How can HOXB2/hoxb2a antibodies contribute to understanding the interplay between Hox genes and TALE factors during development?

TALE (Three Amino acid Loop Extension) transcription factors like Pbx and Prep are critical cofactors for Hox proteins. Research approaches to study this interplay include:

Co-immunoprecipitation strategies:

• Sequential ChIP (ChIP-reChIP) to identify co-occupied genomic regions

• Proximity-dependent biotinylation (BioID, TurboID) to capture transient interactions

• Mass spectrometry to identify complex components and post-translational modifications

Functional genomics approaches:

• CRISPR screening of TALE factors and associated regulatory elements

• Synthetic enhancer constructs to dissect cooperative binding requirements

• Inducible degradation systems to study temporal requirements

Developmental timing analysis:

• ChIP-seq time course experiments during development

• Live imaging with tagged proteins to track dynamic interactions

• Single-cell approaches to capture heterogeneity in Hox-TALE interactions

Research has shown that TALE factors (Pbx4 and Prep1) are involved in the regulation of hoxb2a expression, with these factors potentially protecting the hoxb2a locus from the repressive properties of H3K27me3 marks and promoting H3K4me3 enrichment . The expression of hoxb1a and hoxb2a is maintained by Hoxb1a after initial activation by Hoxb1b , demonstrating the complex regulatory network governing Hox gene expression during development.

What are the emerging applications of HOXB2/hoxb2a antibodies in cancer research and potential therapeutic development?

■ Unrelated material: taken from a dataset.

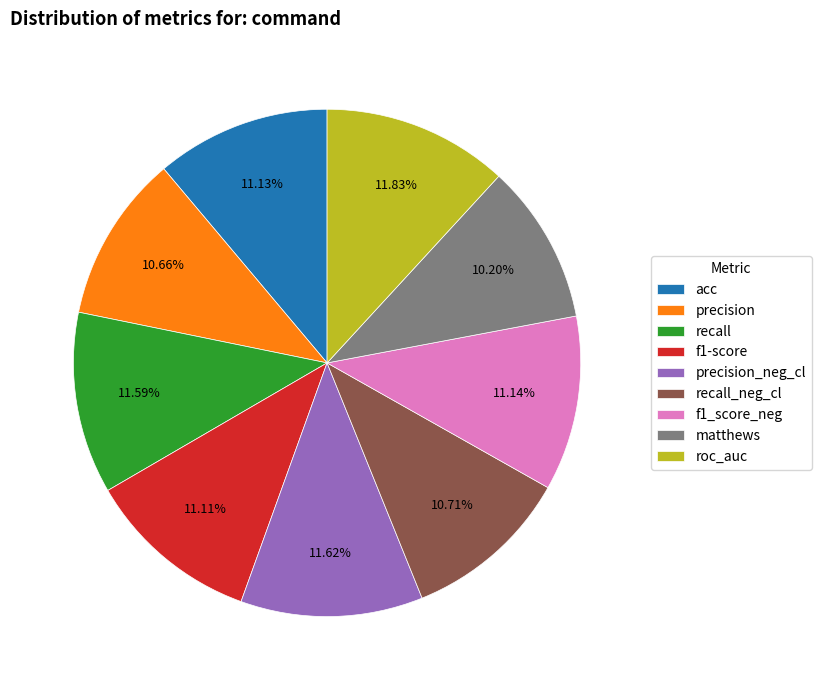

To the nearest percent, what portion does roc_auc represent?

12%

HOXB2's role in cancer biology opens several research directions:

Diagnostic and prognostic applications:

• Development of HOXB2-based tissue microarray analysis for patient stratification

• Multiplex immunohistochemistry to correlate HOXB2 with other markers

• Liquid biopsy approaches to detect HOXB2 in circulating tumor cells

Therapeutic targeting strategies:

• Identification of synthetic lethal interactions in HOXB2-low cancers

• Development of proteolysis-targeting chimeras (PROTACs) to modulate HOXB2 levels

• Epigenetic drugs targeting the HOXB-AS1/SMYD3 complex that regulates HOXB2

Combination therapy approaches:

• HOXB2 status as a biomarker for response to ECM-targeting therapies

• Integration with immune checkpoint inhibitor response prediction

• Synthetic lethal screening in HOXB2-deficient backgrounds

Research has demonstrated that HOXB2 has a tumor-suppressive role in triple-negative breast cancer by maintaining ECM organization and restraining metastatic capabilities . The forced expression of HOXB2 effectively prevented TNBC progression and metastasis in mouse xenograft models , suggesting therapeutic potential. Additionally, the identification of the HOXB-AS1/SMYD3 complex as an epigenetic regulator of HOXB2 expression provides another potential therapeutic target .

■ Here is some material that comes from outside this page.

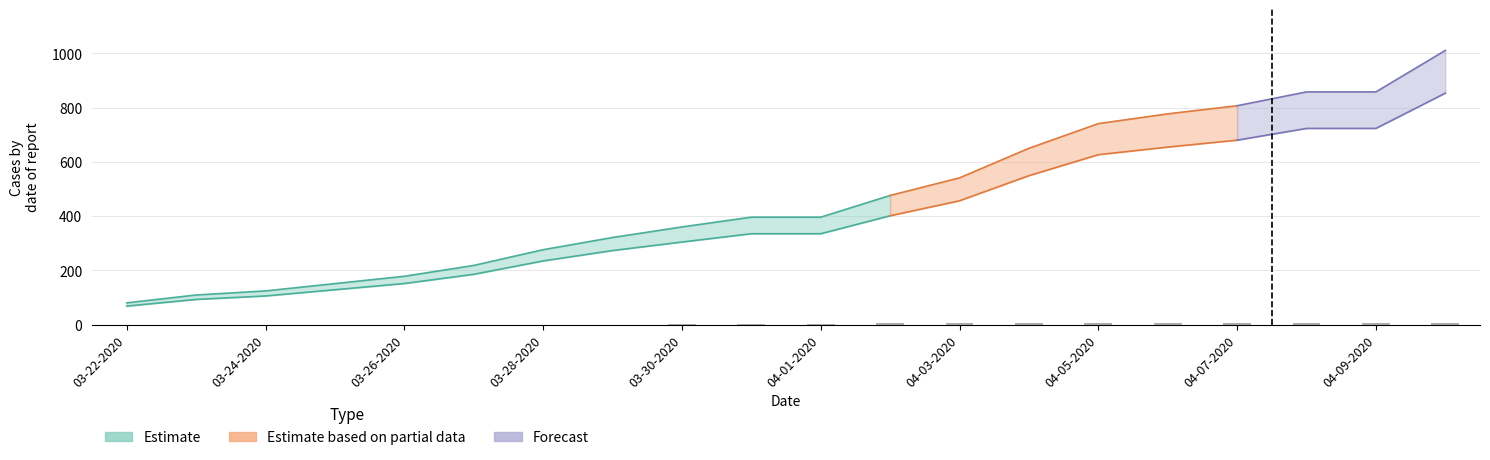

How many bars are there in total?

20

How can advanced antibody engineering approaches be applied to develop novel tools for HOXB2/hoxb2a research?

Innovative antibody technologies offer new research possibilities:

Engineered antibody formats:

• Single-domain antibodies (nanobodies): Smaller size for improved tissue penetration and intracellular applications

• Bispecific antibodies: Simultaneously targeting HOXB2 and partner proteins

• Intrabodies: Engineered for expression and function within specific cellular compartments

Functionalized antibody applications:

• Antibody-DNA conjugates for proximity-based DNA detection (Immuno-SABER)

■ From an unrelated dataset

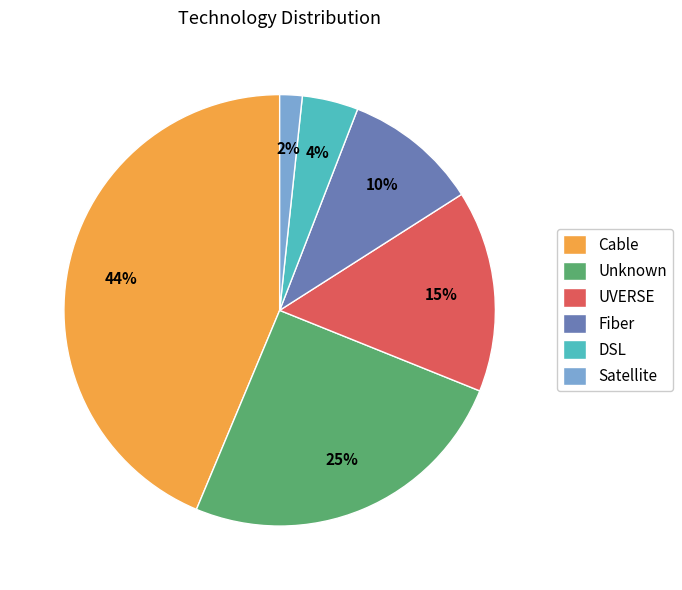

Which slice is the largest?

Cable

• Split enzyme complementation for studying protein-protein interactions

• Antibody-fluorophore conjugates with environment-sensitive dyes to detect conformational changes

CRISPR-based epitope tagging:

• CRISPR knock-in of small epitope tags to endogenous HOXB2/hoxb2a

• Degron tagging for controlled protein degradation studies

• Split-GFP complementation for visualization of endogenous protein

These advanced tools could significantly enhance our ability to study HOXB2/hoxb2a dynamics in living systems and provide new insights into its roles in development and disease. While standard polyclonal and monoclonal antibodies like the HRP-conjugated HOXB2 antibody mentioned in the search results remain valuable for established applications, these emerging technologies represent the future direction of HOXB2/hoxb2a research.